Way back in 2014, I was a young father and couples therapist myself, only three years into my marriage. One evening, after reading Esther Perel’s Mating in Captivity, a psychotherapist, I read a sentence that transformed me:

  • “Most adults will have two or three committed relationships or marriages. Some will have them with the same person.”

At first, it didn’t compute. How is it possible to be married to the same individual more than once? But years down the line, after experiencing personal transformations, parenting struggles, and a marriage crisis, I finally got it: our first marriage was over.

The individuals we were when we uttered “I do” no longer existed. The question wasn’t whether I’d ever remarry, it was whether I’d remarry my wife, Galit.

Marriage Isn’t Immovable, Individuals Evolve

With time, everything around us changes our body, objectives, aspirations, and even our emotional requirements. All the cells in our body are replaced over a period of time.
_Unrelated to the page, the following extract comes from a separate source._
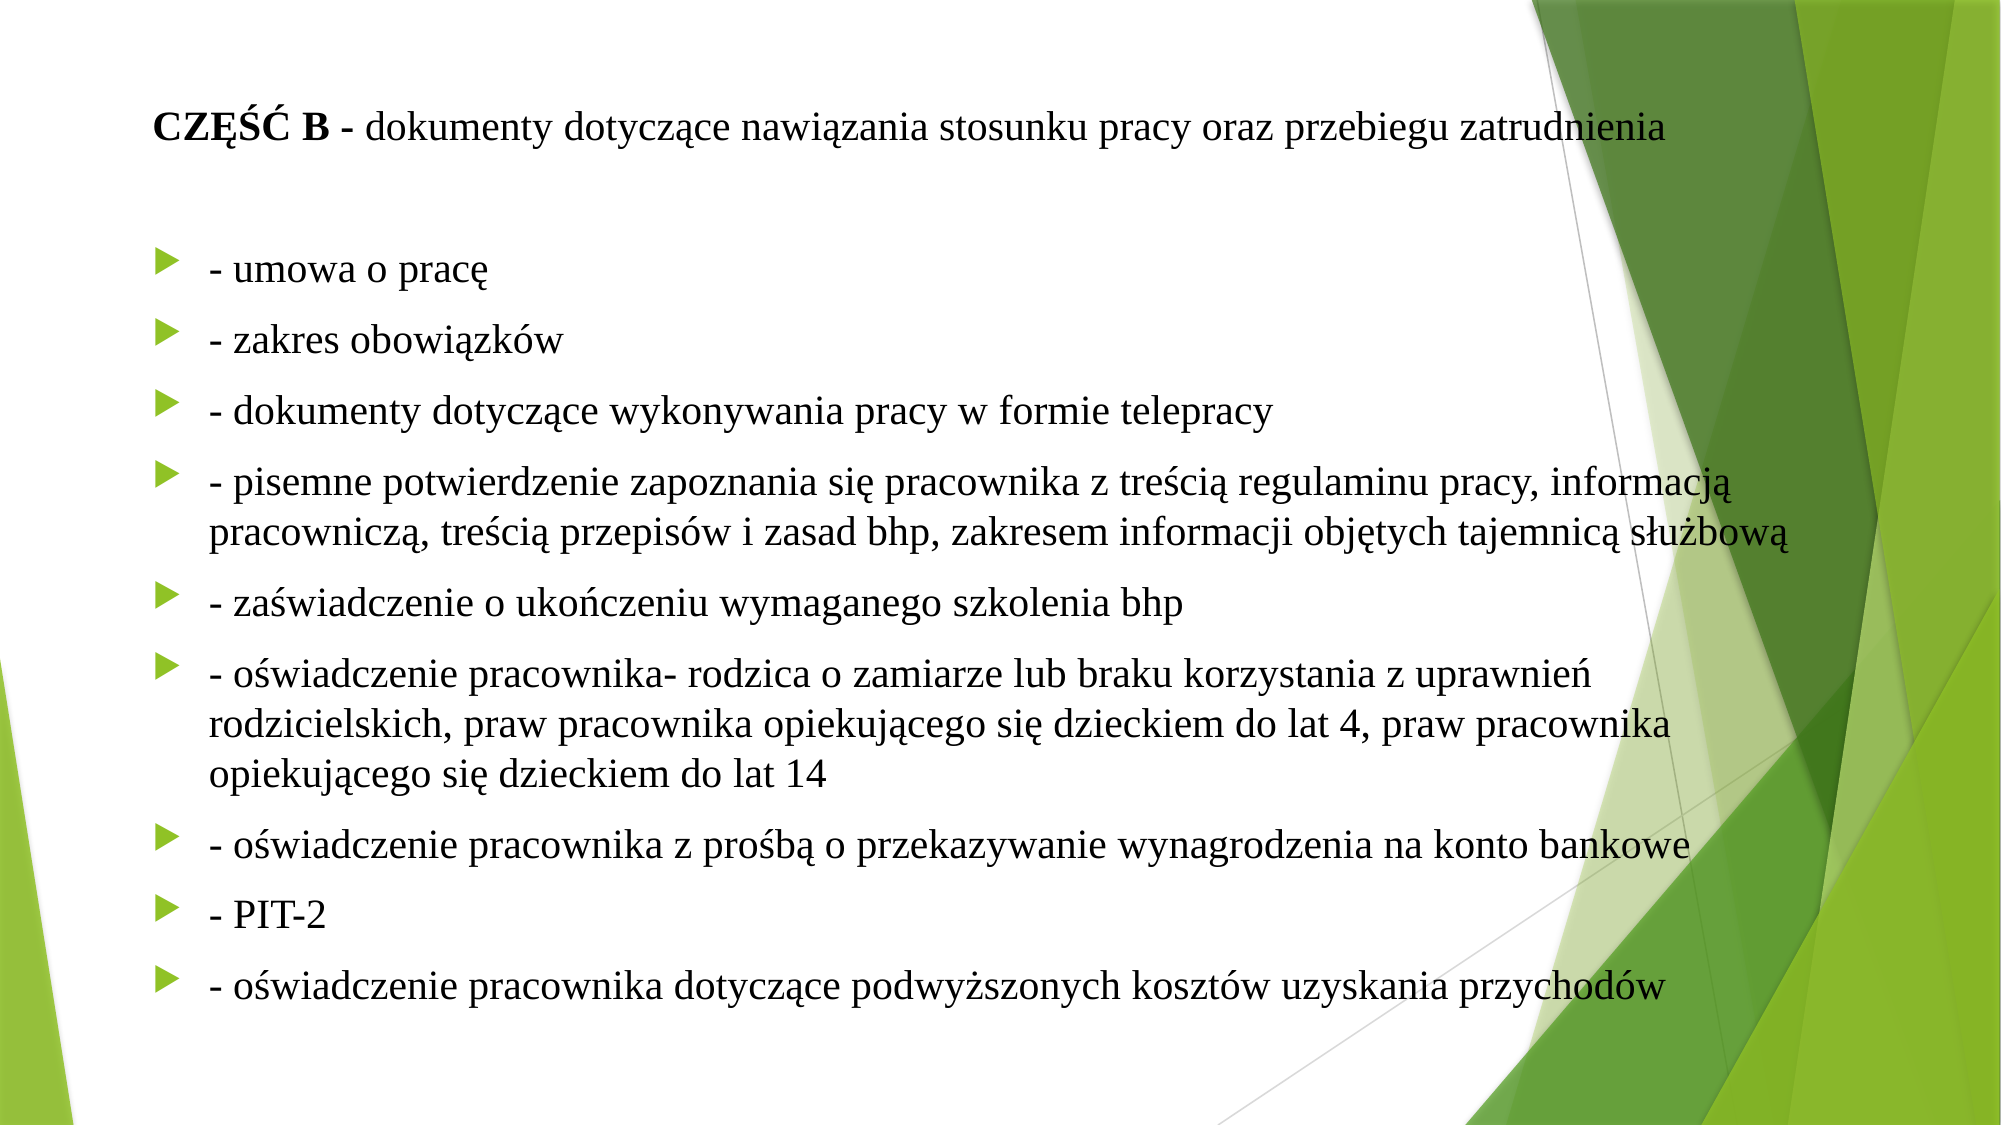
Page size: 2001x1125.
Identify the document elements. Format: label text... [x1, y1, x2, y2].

list CZĘŚĆ B - dokumenty dotyczące nawiązania stosunku pracy oraz przebiegu zatrudnienia - umowa o pracę - zakres obowiązków - dokumenty dotyczące wykonywania pracy w formie telepracy - pisemne potwierdzenie zapoznania się pracownika z treścią regulaminu pracy, informacją pracowniczą, treścią przepisów i zasad bhp, zakresem informacji objętych tajemnicą służbową - zaświadczenie o ukończeniu wymaganego szkolenia bhp - oświadczenie pracownika- rodzica o zamiarze lub braku korzystania z uprawnień rodzicielskich, praw pracownika opiekującego się dzieckiem do lat 4, praw pracownika opiekującego się dzieckiem do lat 14 - oświadczenie pracownika z prośbą o przekazywanie wynagrodzenia na konto bankowe - PIT-2 - oświadczenie pracownika dotyczące podwyższonych kosztów uzyskania przychodów [137, 25, 1863, 1091]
So why do we anticipate our marriages remaining constant forever?

The fact is, both individuals change. The “contract” of the relationship that was once functional can begin to feel stale, restrictive, or uninspired. Some couples opt to begin anew with another person. Others quietly surrender and settle into habit.

But there is another, more compelling option remarry your spouse.

What It Means to “Remarry” the Same Person

Remarrying your spouse is about starting anew in your relationship without ever leaving it. It’s about finding each other all over again and creating a new type of love from the people you’ve both become.

This is how you get to relish the deep connection, shared history, and emotional security of an old relationship along with the passion and interest of new love.

As therapist Dr. David Schnarch has said, marriage is a “people-growing mechanism.” It forces us to grow, stretch, and become our best selves.

Why Most Couples Don’t Do This

Most of us never had this ideal demonstrated. Our parents’ marriages lingered for decades in an unchanged state of being either quietly estranged or emotionally stuck. Films portray just two ends: “happily ever after” or dysfunctional splits. No one instructs us in rejuvenating stale love.

That’s why Galit and I created what we refer to as “The Remarriage Model” a system for couples who desire to renew their connection rather than destroy it. It was years of experimentation, therapy, and truthful discussion before we came to understand what actually works.

For more than 15 years, we have employed this model to remake our marriage several times and now impart it in workshops and counseling sessions.

The 4 Phases of Remarrying Your Spouse

1. Play

Playfulness restores curiosity, laughter, and lightness. It allows you to let go of control, play freely, and remain emotionally present. Play makes the relationship dynamic and alive.

2. Own Your Shadows

There are shadows in every relationship jealousy, pride, fear, neediness. When we own these pieces rather than blaming our partner, we become stronger and wiser. What we resist usually holds the key to greater love and intimacy.

3. Let It Land

Listen with your heart, not your ears. Rather than defending back or fixing it, let your partner’s words penetrate. Deep listening indicates that growth is more important than ego and it turns communication into an act of love.

4. Say the Thing

Honesty is the basis of intimacy. Couples most often shun the truth to maintain peace, but silence begets resentment. Speak what’s real “I miss you,” “I’m hurt,” “I want you.” Speaking truth keeps connection alive.

These four practices play, ownership, deep listening, and honesty are the backbone of a remarried relationship. It’s an ongoing process of rediscovery and growth.

The Freedom of Remarrying the One You Have

When couples learn to remarriage each other, they become more open, curious, and compassionate. They have relational freedom the ability to be fully themselves, with all their flaws and imperfections, and still feel deeply loved.

We don’t need a new partner. What we need is a new way of relating to the one we already have.

Because when you remarry each other, you fall in love again, freely and fully.